▶ Exercise brief:
Please render every line of text in the records below as a Markdown table with the columns "No." and "Line", numbering the rows in order and skipping blank lines. Leave the pictures out of the answer.

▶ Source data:
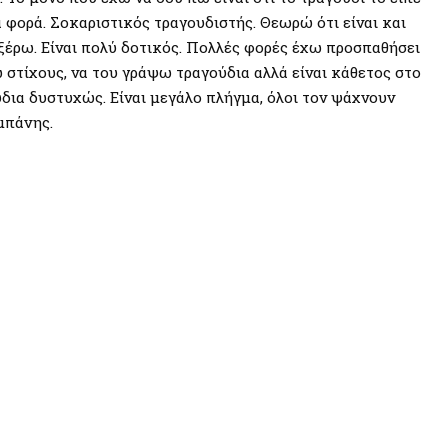
α φορά. Σοκαριστικός τραγουδιστής. Θεωρώ ότι είναι και
ξέρω. Είναι πολύ δοτικός. Πολλές φορές έχω προσπαθήσει
 στίχους, να του γράψω τραγούδια αλλά είναι κάθετος στο
ούδια δυστυχώς. Είναι μεγάλο πλήγμα, όλοι τον ψάχνουν
μπάνης.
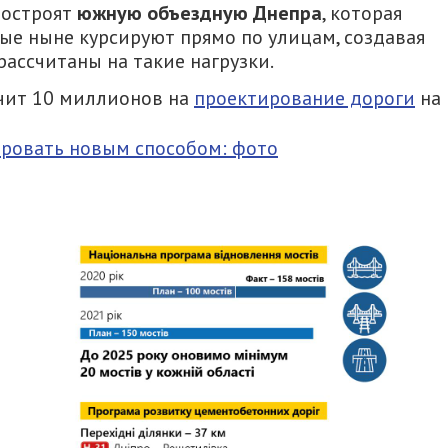
Достроят
южную объездную Днепра
, которая
рые ныне курсируют прямо по улицам, создавая
рассчитаны на такие нагрузки.
чит 10 миллионов на
проектирование дороги
на
ровать новым способом: фото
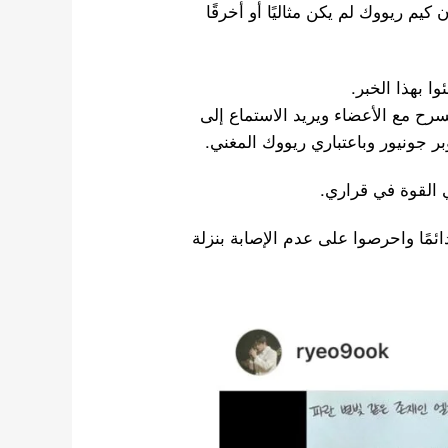
كيم ريووك لم يكن مثاليًا أو أخرقًا
ا بهذا الخبر.
ح مع الأعضاء ويريد الاستماع إلى
 جونيور وباعتباري ريووك المغني.
ائمًا واحرصوا على عدم الإصابة بنزلة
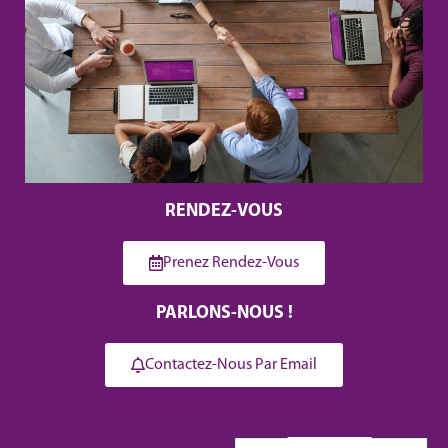
RENDEZ-VOUS
Prenez Rendez-Vous
PARLONS-NOUS !
Contactez-Nous Par Email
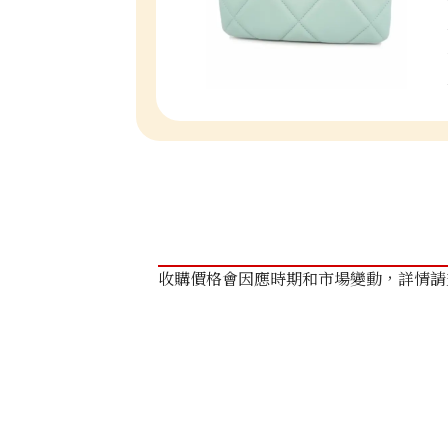
收購價格會因應時期和市場變動，詳情請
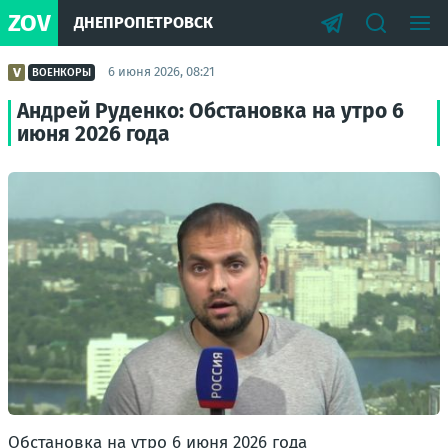
ZOV
ДНЕПРОПЕТРОВСК
6 июня 2026, 08:21
ВОЕНКОРЫ
Андрей Руденко: Обстановка на утро 6
июня 2026 года
Обстановка на утро 6 июня 2026 года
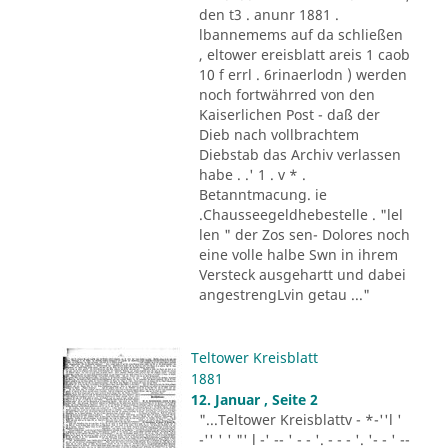
den t3 . anunr 1881 .
lbannemems auf da schließen
, eltower ereisblatt areis 1 caob
10 f errl . 6rinaerlodn ) werden
noch fortwährred von den
Kaiserlichen Post - daß der
Dieb nach vollbrachtem
Diebstab das Archiv verlassen
habe . .' 1 . v * .
Betanntmacung. ie
.Chausseegeldhebestelle . "lel
len " der Zos sen- Dolores noch
eine volle halbe Swn in ihrem
Versteck ausgehartt und dabei
angestrengLvin getau ..."
Teltower Kreisblatt
1881
12. Januar , Seite 2
"...Teltower Kreisblattv - *-''l '
-'' ' ' "' l -' -- ' - - '. - - - '. '- - ' --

▶ Written solution:
| No. | Line |
|---|---|
| 1 | α φορά. Σοκαριστικός τραγουδιστής. Θεωρώ ότι είναι και |
| 2 | ξέρω. Είναι πολύ δοτικός. Πολλές φορές έχω προσπαθήσει |
| 3 |  στίχους, να του γράψω τραγούδια αλλά είναι κάθετος στο |
| 4 | ούδια δυστυχώς. Είναι μεγάλο πλήγμα, όλοι τον ψάχνουν |
| 5 | μπάνης. |
| 6 | Достроят |
| 7 | южную объездную Днепра |
| 8 | , которая |
| 9 | рые ныне курсируют прямо по улицам, создавая |
| 10 | рассчитаны на такие нагрузки. |
| 11 | чит 10 миллионов на |
| 12 | проектирование дороги |
| 13 | на |
| 14 | ровать новым способом: фото |
| 15 | كيم ريووك لم يكن مثاليًا أو أخرقًا |
| 16 | ا بهذا الخبر. |
| 17 | ح مع الأعضاء ويريد الاستماع إلى |
| 18 |  جونيور وباعتباري ريووك المغني. |
| 19 | ائمًا واحرصوا على عدم الإصابة بنزلة |
| 20 | RENDEZ-VOUS |
| 21 | Prenez Rendez-Vous |
| 22 | PARLONS-NOUS ! |
| 23 | Contactez-Nous Par Email |
| 24 | 收購價格會因應時期和市場變動，詳情請 |
| 25 | ZOV |
| 26 | ДНЕПРОПЕТРОВСК |
| 27 | 6 июня 2026, 08:21 |
| 28 | ВОЕНКОРЫ |
| 29 | Андрей Руденко: Обстановка на утро 6 |
| 30 | июня 2026 года |
| 31 | Обстановка на утро 6 июня 2026 года |
| 32 | den t3 . anunr 1881 . |
| 33 | lbannemems auf da schließen |
| 34 | , eltower ereisblatt areis 1 caob |
| 35 | 10 f errl . 6rinaerlodn ) werden |
| 36 | noch fortwährred von den |
| 37 | Kaiserlichen Post - daß der |
| 38 | Dieb nach vollbrachtem |
| 39 | Diebstab das Archiv verlassen |
| 40 | habe . .' 1 . v * . |
| 41 | Betanntmacung. ie |
| 42 | .Chausseegeldhebestelle . "lel |
| 43 | len " der Zos sen- Dolores noch |
| 44 | eine volle halbe Swn in ihrem |
| 45 | Versteck ausgehartt und dabei |
| 46 | angestrengLvin getau ..." |
| 47 | Teltower Kreisblatt |
| 48 | 1881 |
| 49 | 12. Januar , Seite 2 |
| 50 | "...Teltower Kreisblattv - *-''l ' |
| 51 | -'' ' ' "' l -' -- ' - - '. - - - '. '- - ' -- |